Ketik ulang bagian kutipan teks di bawah, semuanya mulai dari "Artikel berikut ini" terus ke bawah sampai "kabar hari ini?", tanpa mengubah satu huruf pun.

**Kutipan Teks**
_ _ _ _ _

Surat untuk Papa di Hari Wisuda - I Made Andi Arsana

Surat untuk Papa di Hari Wisuda - I Made Andi Arsana



Artikel berikut ini ditulis oleh sahabat saya Dr. I Made Andi Arsana, tulisan-tulisan beliau sangatlah bagus dan enak untuk dibaca, tulisan asli bisa langsung anda baca di Facebook page beliau di https://www.facebook.com/madeandi

Semoga bermanfaat untuk kita semua.

Surat untuk Papa di Hari Wisuda
Pa, apa kabar hari ini?
Aku menulis surat ini di tangga Grha Sabha Pramana (GSP) yang termasyur itu. Di kepalaku masih ada toga dan gantunganya berjuntai dimainkan angin di dekat wajahku. Aku sudah lulus, Pa. Aku lulus seperti yang Papa syaratkan: cepat dan IP tinggi. Aku tadi ikut berdiri ketika para wisudawan cumlaude dipaggil dan diperkenalkan pada hadirin. Sayang sekali Papa tidak ada di sana.

_ _ _ _ _

**Data yang Diberikan**
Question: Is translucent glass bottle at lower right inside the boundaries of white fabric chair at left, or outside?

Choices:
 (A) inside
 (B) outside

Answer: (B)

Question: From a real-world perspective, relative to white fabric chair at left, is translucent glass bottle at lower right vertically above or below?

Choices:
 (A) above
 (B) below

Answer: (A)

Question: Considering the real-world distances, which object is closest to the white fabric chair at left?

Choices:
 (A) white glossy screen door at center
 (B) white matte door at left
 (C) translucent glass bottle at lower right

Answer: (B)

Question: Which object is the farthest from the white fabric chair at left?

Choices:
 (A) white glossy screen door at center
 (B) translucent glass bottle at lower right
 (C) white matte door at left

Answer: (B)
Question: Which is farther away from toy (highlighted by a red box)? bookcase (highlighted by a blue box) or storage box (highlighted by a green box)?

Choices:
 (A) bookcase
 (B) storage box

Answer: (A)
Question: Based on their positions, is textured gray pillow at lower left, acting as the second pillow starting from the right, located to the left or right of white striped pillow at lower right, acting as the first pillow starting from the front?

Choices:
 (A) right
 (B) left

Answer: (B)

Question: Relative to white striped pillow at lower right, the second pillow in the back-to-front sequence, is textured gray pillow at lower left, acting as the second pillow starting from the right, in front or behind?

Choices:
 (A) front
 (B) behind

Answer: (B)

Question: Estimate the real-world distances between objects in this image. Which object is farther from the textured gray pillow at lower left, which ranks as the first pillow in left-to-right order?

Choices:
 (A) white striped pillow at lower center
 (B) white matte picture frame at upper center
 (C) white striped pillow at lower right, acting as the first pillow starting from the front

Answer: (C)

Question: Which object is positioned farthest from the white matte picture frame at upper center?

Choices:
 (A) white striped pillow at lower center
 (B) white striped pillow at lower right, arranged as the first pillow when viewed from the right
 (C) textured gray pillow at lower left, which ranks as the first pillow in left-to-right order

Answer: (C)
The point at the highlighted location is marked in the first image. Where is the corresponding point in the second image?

_ _ _ _ _

**Jawaban Tugas**
Artikel berikut ini ditulis oleh sahabat saya Dr. I Made Andi Arsana, tulisan-tulisan beliau sangatlah bagus dan enak untuk dibaca, tulisan asli bisa langsung anda baca di Facebook page beliau di https://www.facebook.com/madeandi

Semoga bermanfaat untuk kita semua.

Surat untuk Papa di Hari Wisuda
Pa, apa kabar hari ini?